Il Fatto 21.9.18
Bimbi in carcere. La moderna Medea e la doppia punizione dello Stato
Sono
una mamma a tempo pieno di due bambini. Vederli crescere sereni mi
ripaga delle rinunce e dei momenti di amarezza, rari ma intensi. Ho
letto della madre detenuta che ha ucciso i propri figli lanciandoli
dalle scale. Il gesto è quello di una donna in pieno delirio di colpa o
comunque in preda a uno status di forte turbamento emotivo. Ora è
scattata la sospensione per la Direttrice, per la sua vice e per il
vicecomandante di polizia penitenziaria della casa circondariale
femminile di Rebibbia. Mi chiedo: basterà questo provvedimento esemplare
per impedire che accada ancora?

| Dati disponibili |
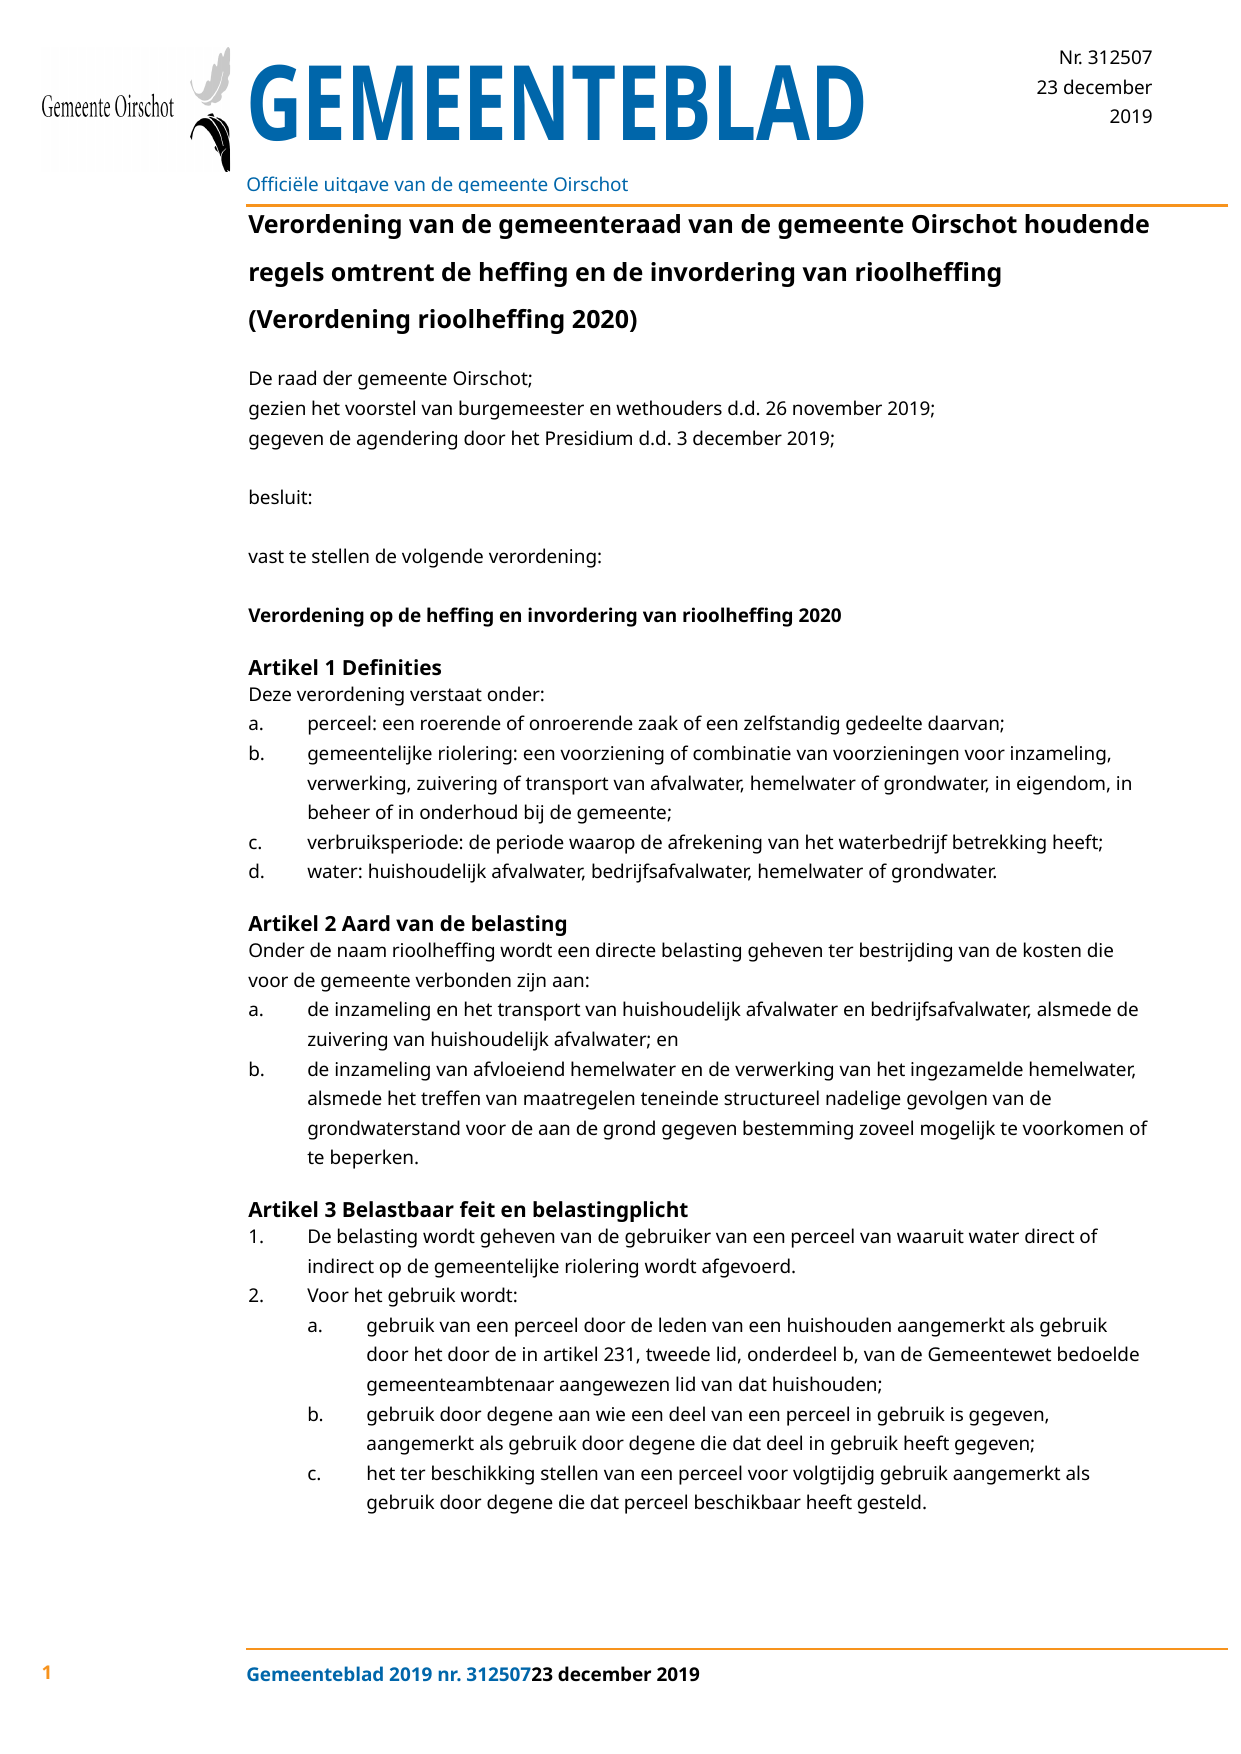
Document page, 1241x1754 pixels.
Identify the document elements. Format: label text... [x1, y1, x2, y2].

| Istruzione |
Per favore, riscrivi la parte del testo citato che va da "Il Fatto 21.9.18" fino a "che accada ancora?", sostituendo "mamma" con "madre".

| Esercizio svolto |
Il Fatto 21.9.18
Bimbi in carcere. La moderna Medea e la doppia punizione dello Stato
Sono
una madre a tempo pieno di due bambini. Vederli crescere sereni mi
ripaga delle rinunce e dei momenti di amarezza, rari ma intensi. Ho
letto della madre detenuta che ha ucciso i propri figli lanciandoli
dalle scale. Il gesto è quello di una donna in pieno delirio di colpa o
comunque in preda a uno status di forte turbamento emotivo. Ora è
scattata la sospensione per la Direttrice, per la sua vice e per il
vicecomandante di polizia penitenziaria della casa circondariale
femminile di Rebibbia. Mi chiedo: basterà questo provvedimento esemplare
per impedire che accada ancora?